(このブログは、文藝春秋社刊「脳科学は人格を変えられるか」を参考に、私の思うところを書いています。スタートは、昨年の12月12日です。興味のある人はそちらからご覧ください。
人の認知バイアス(偏り)、その根元にある選択的注意に触れてきた。わずかな危険やネガティブな要素につい目を止めてしまう人は、結果的に「世界は危険と失望に満ちている」という悲観を抱く。いっぽう、喜びやポジティブな要素に自然と目がいく人は、「世界は善と成功があふれている」という楽観を抱く。(本文より抜粋)おそらく人は誰でも、「ポジティブなものごとを求め、厄介なものごとを遠ざける」という習性を持っているだろう。しかし……
今日録画してあった「はじめてのおつかい」を昼食を食べながら見た。怖さや不安を感じながらも、なぜお使いに行くのか? 単に「楽しいから」とか「新しいことに興味があるから」では片付かない。ほとんどの子が、心の中で思うことをつぶやきにして教えてくれていた。買い物するものを忘れないように繰り返し言うのではなく、お店の人にこう言えばいいかなとか、自分はなぜこんなことをするのかとか、自分の心と対話している。
ある女の子は、はじめに買ったお好み焼きが袋の中でずれて形がくずれそうなので途中なのに一度家に帰りママに説明して渡した。次に唐揚げをじゃんけんに勝って半額で買えたのがうれしくて、スーパーに寄らず家へ。3度目はスーパーでいろいろなものをカゴに入れ会計。家に帰るとママが「あっ、ソースがない」。すると、その子はすぐに「行ってくる。すぐに帰って来るけえ」と4回目のお使いへ。それを見送るママの方が泣き出す。
歩きながら「かわいいママとかわいいパパとかっこいいお兄ちゃんがいるからお使いに行けるんだよ」と自分につぶやく。買い忘れたソースをお店の人に応援してもらって買う。外に出ると、店の人が入れてくれたバッグからわざわざソースを出して胸に抱く。ママが家の外で待っていると胸に抱いたソースの表側をママの方に向けて手渡す。それを見ているこちらの方が泣けてくる。
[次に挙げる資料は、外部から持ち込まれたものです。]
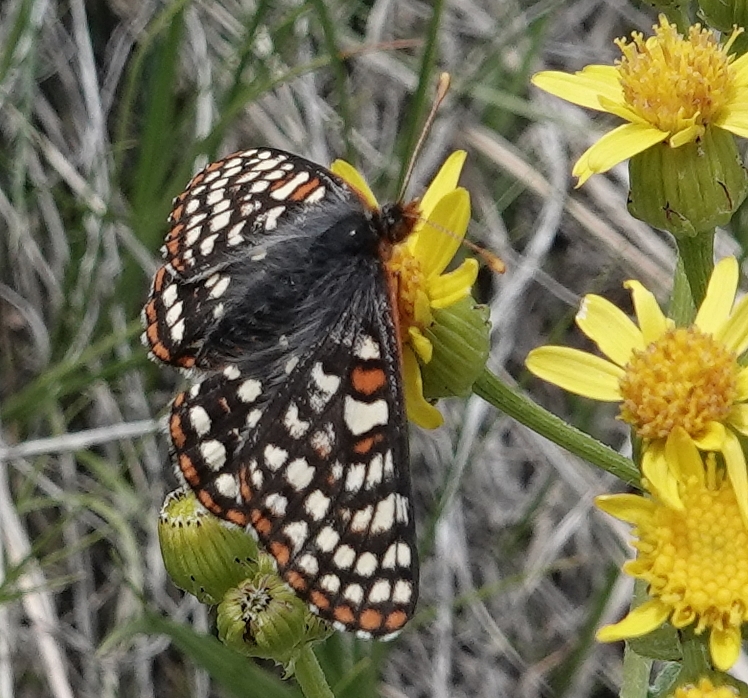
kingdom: Animalia
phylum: Arthropoda
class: Insecta
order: Lepidoptera
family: Nymphalidae
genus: Occidryas
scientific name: Occidryas anicia
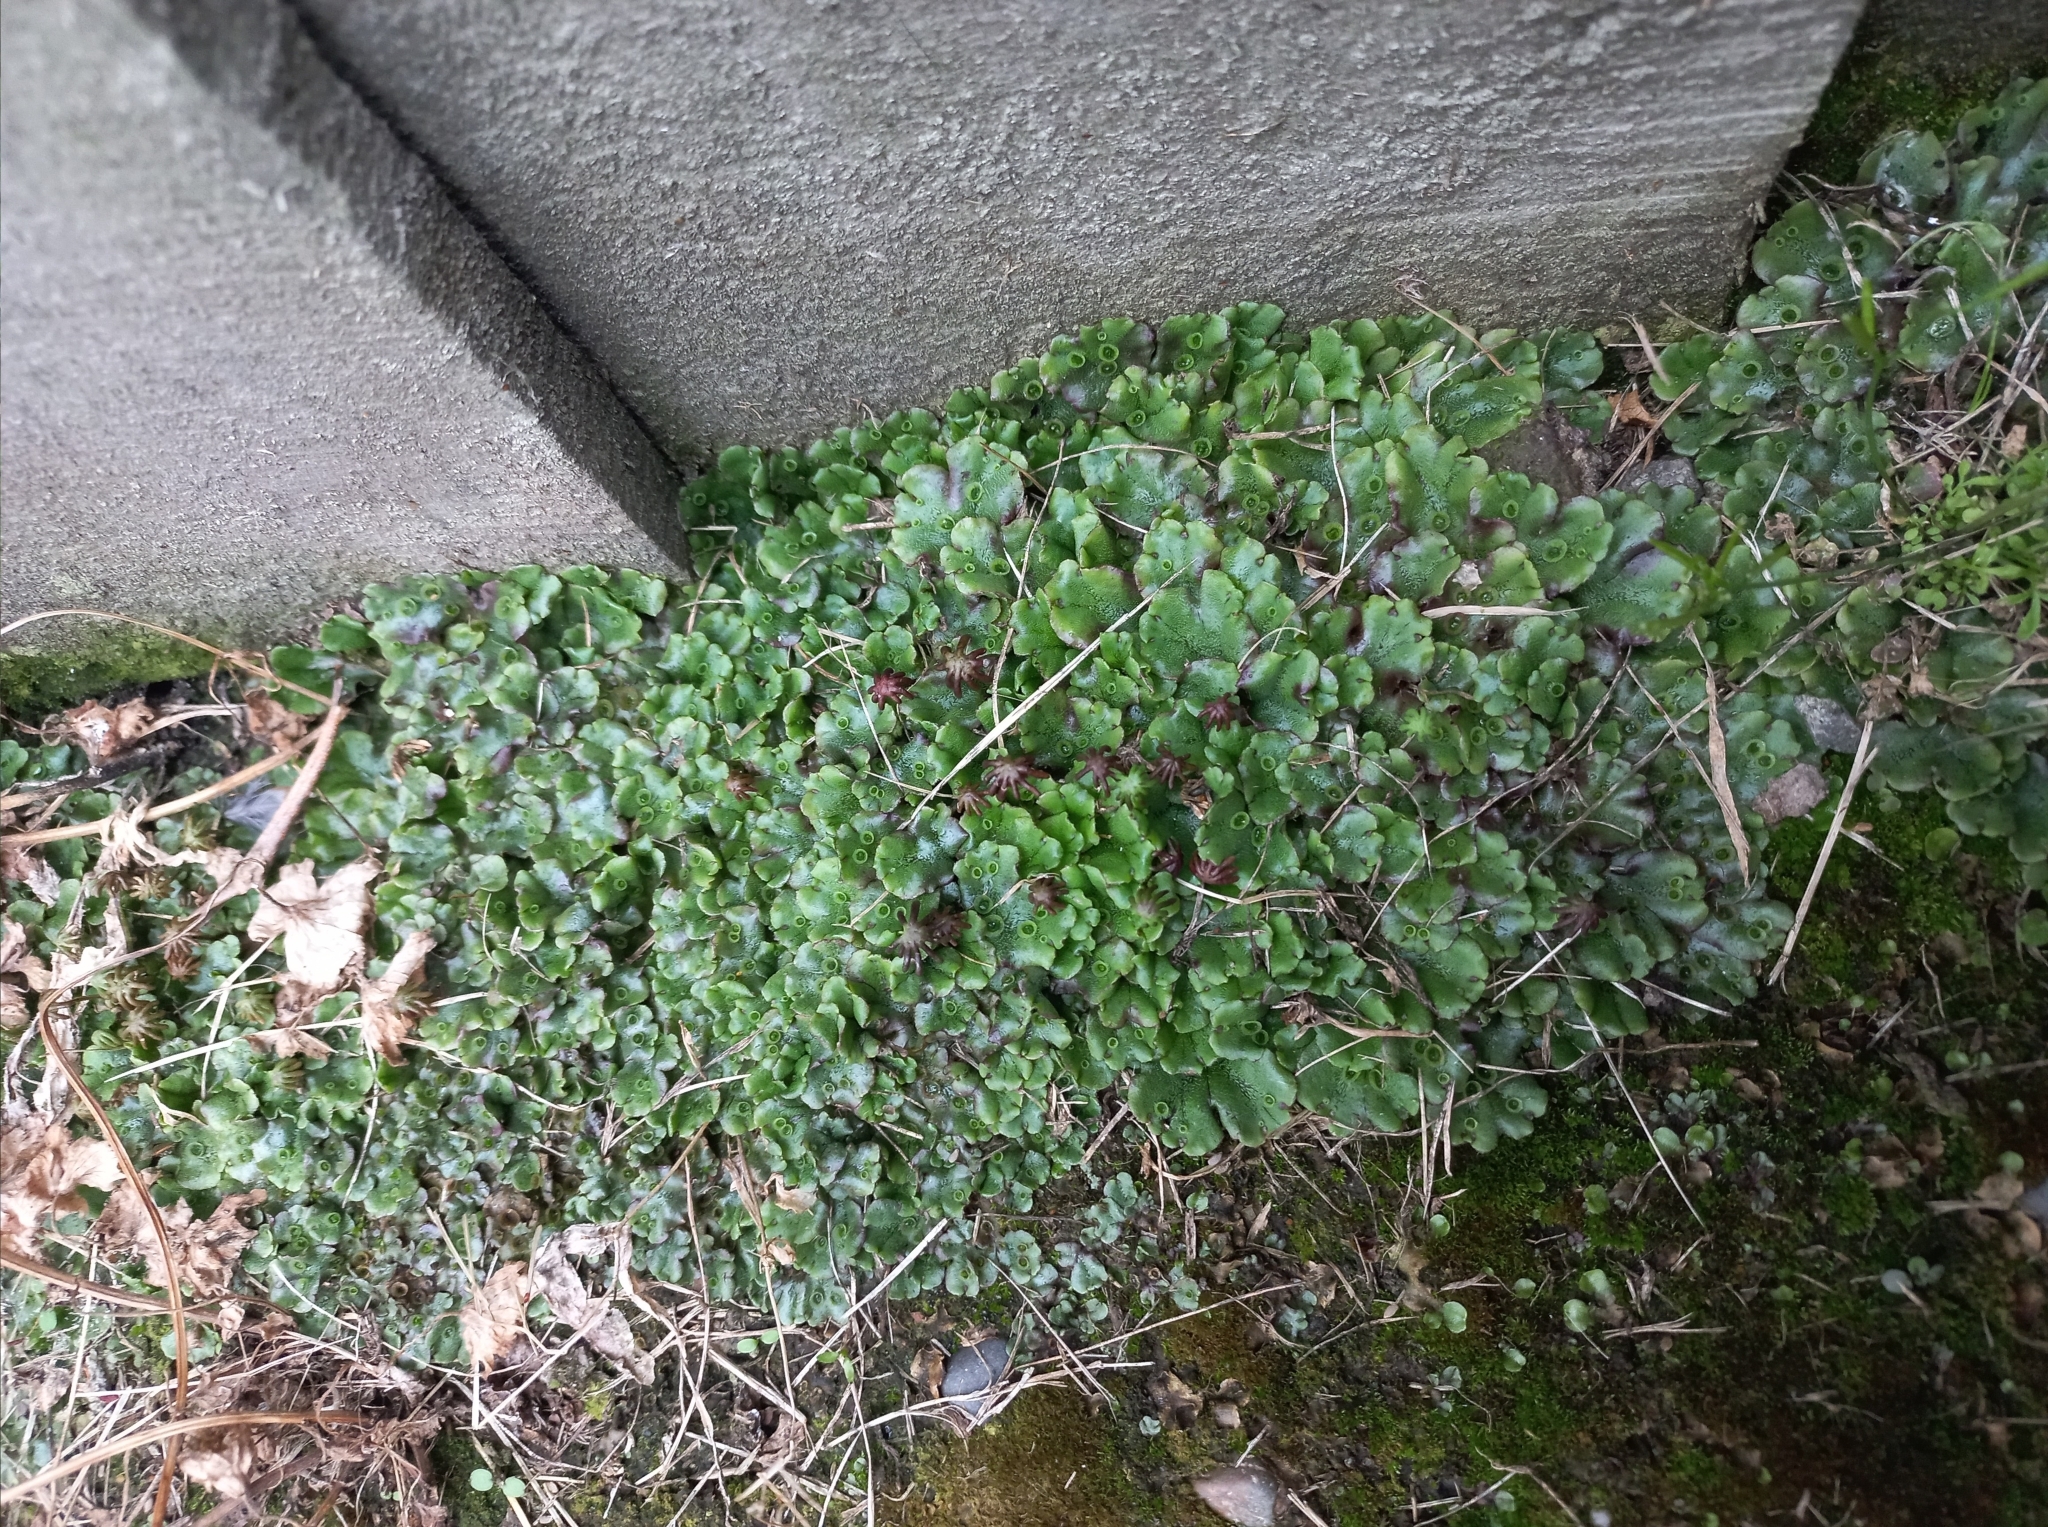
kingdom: Plantae
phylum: Marchantiophyta
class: Marchantiopsida
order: Marchantiales
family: Marchantiaceae
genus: Marchantia
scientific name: Marchantia polymorpha
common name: Common liverwort
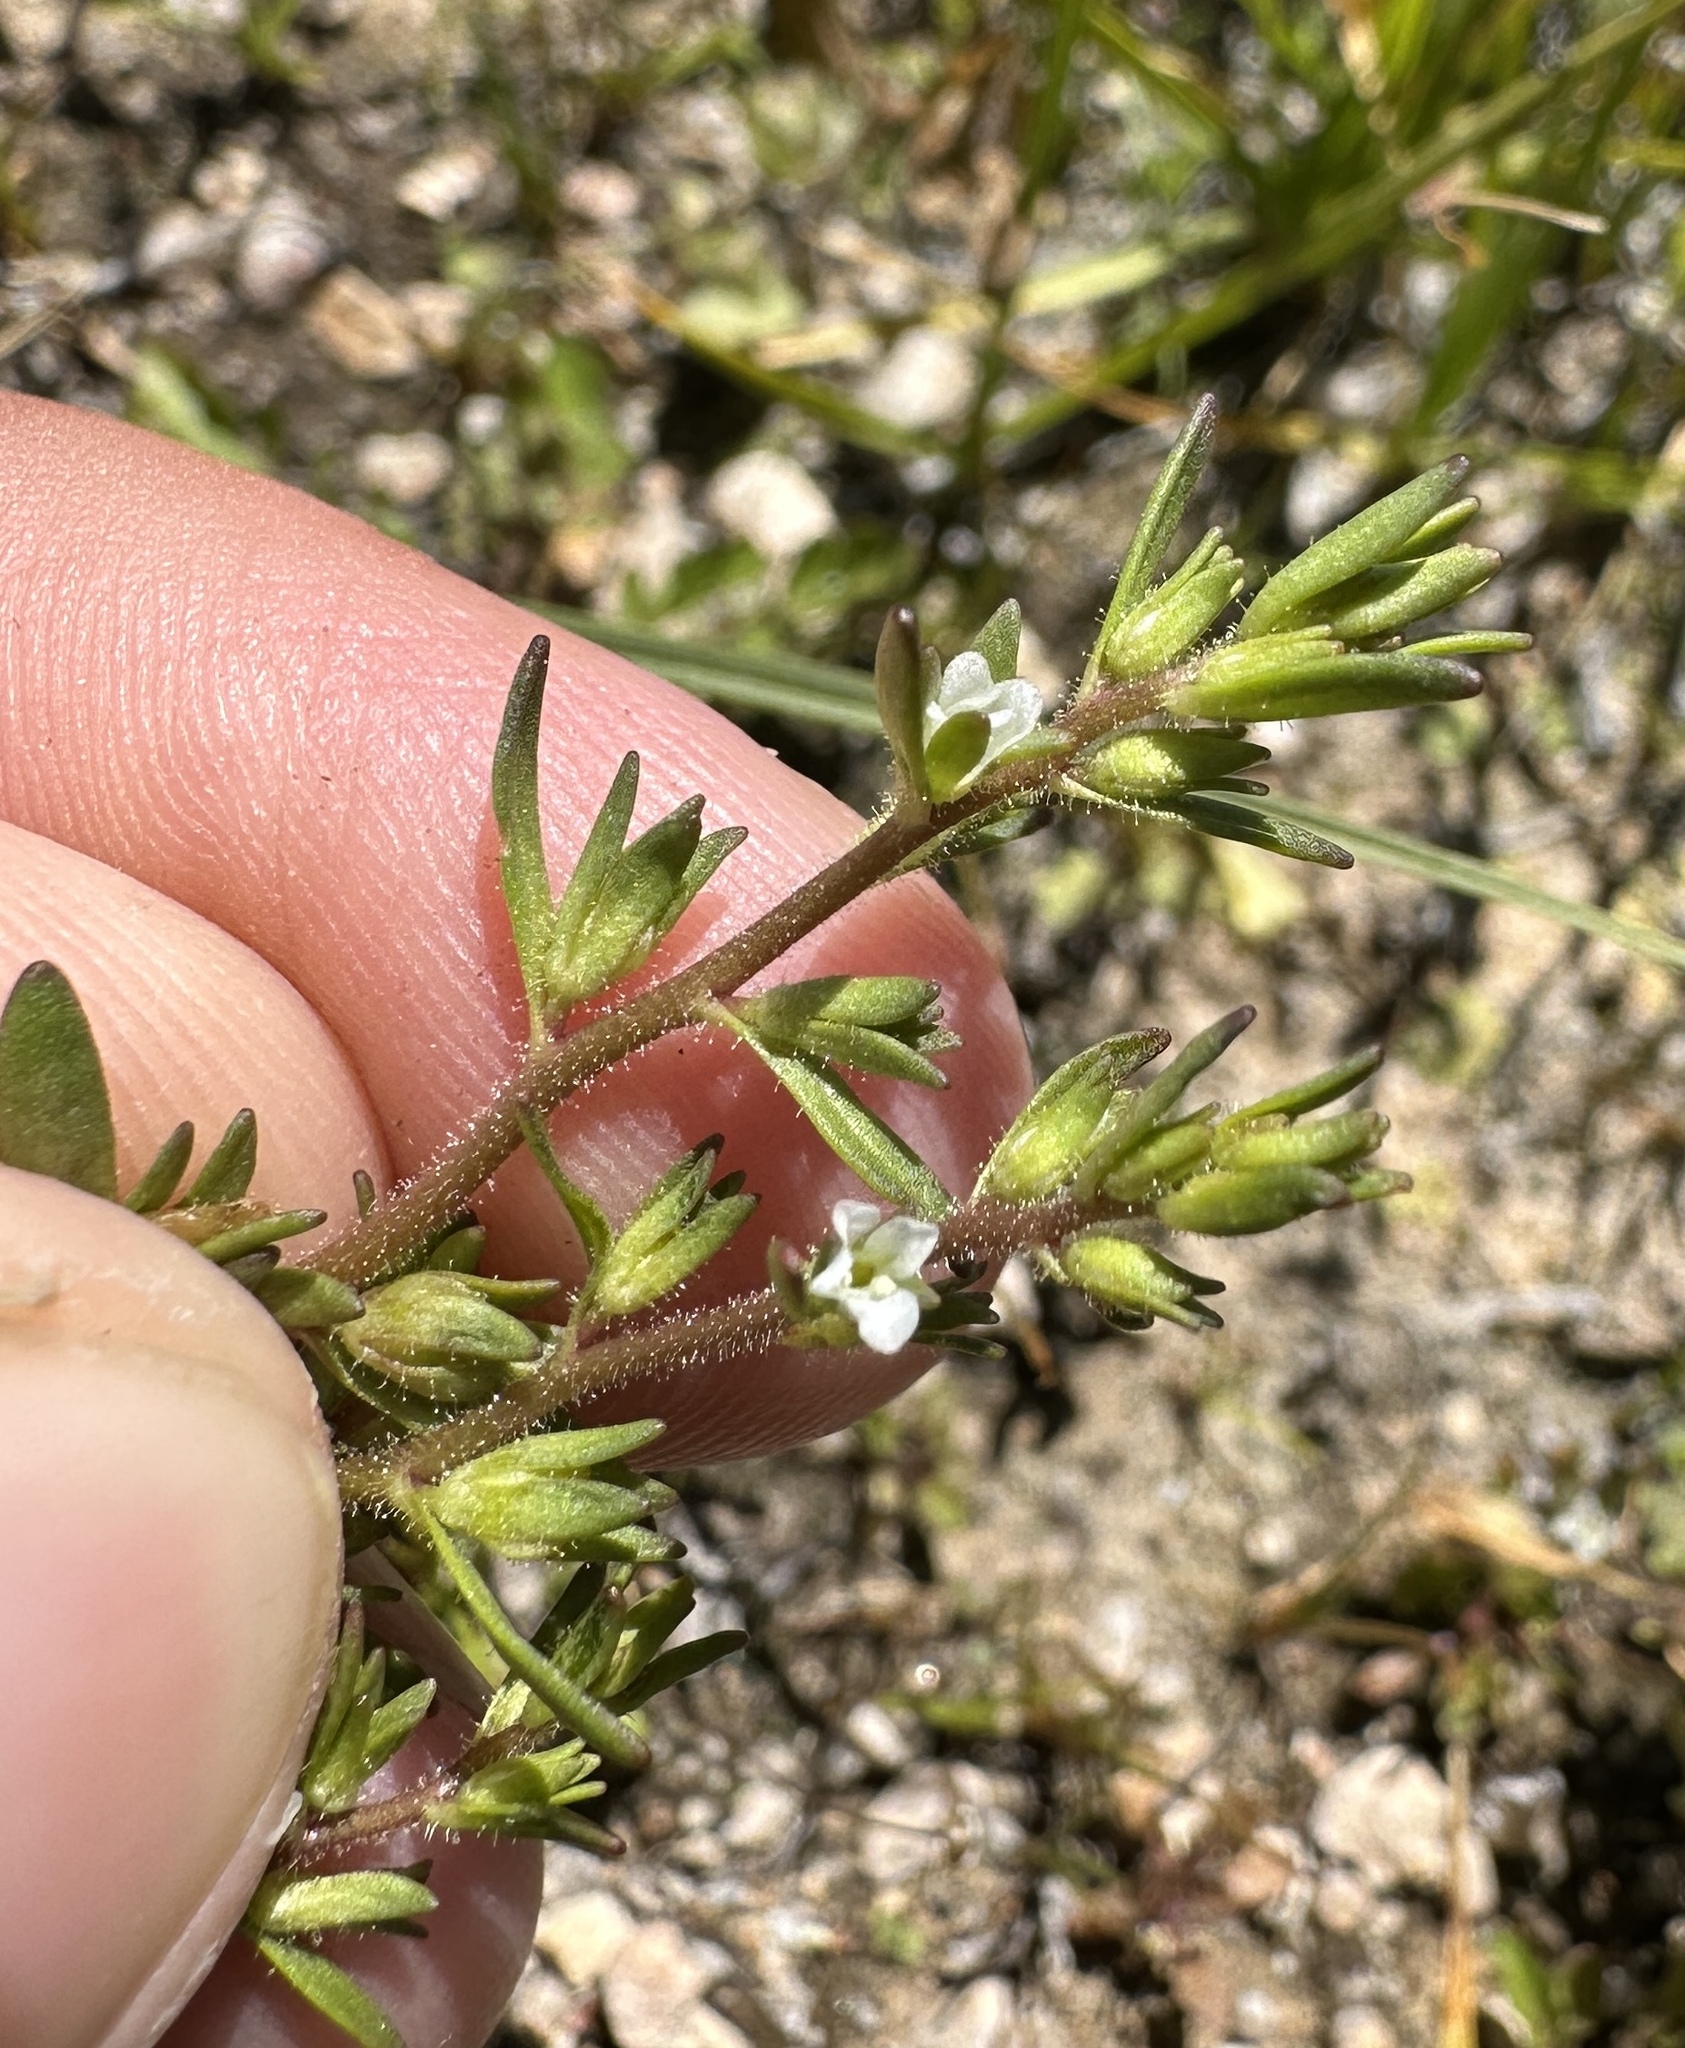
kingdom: Plantae
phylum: Tracheophyta
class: Magnoliopsida
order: Lamiales
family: Plantaginaceae
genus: Veronica
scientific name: Veronica peregrina
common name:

一度だけでも大変な挑戦。自分の弱い心との戦いを見せてくれる子たちがほとんど。失敗なんかしたら2度と行かないと言うのが普通だろうに、この子はママに心配させまいと、「すぐ帰ってくるけえ」と出かける心の強さに驚かされる。そして「大好きな家族がいるから自分は行けるんだ」と自分を励まし、ママが喜んでほしいためにわざわざ胸に抱いて手渡す。そんなポジティブな挑戦心を育んだ家族に感動する。
別な子の事例で、大好きなおじいさんに届け物をした子が成長して、大学生になって再会するのだが、そのおじいさんが色紙に絵を描き言葉を添える。「鏡は先に笑わない」と。まさにこのブログで扱いたいことを一言で言ってくれた。世の中のいろいろな環境の中で人は生きている。でも自分の人生を笑顔で過ごすには、自分がまず笑うことが大切なのだ。私もいろいろな活動の中で、笑顔の人を増やしていけるようまず自分が笑顔を忘れないようにしよう。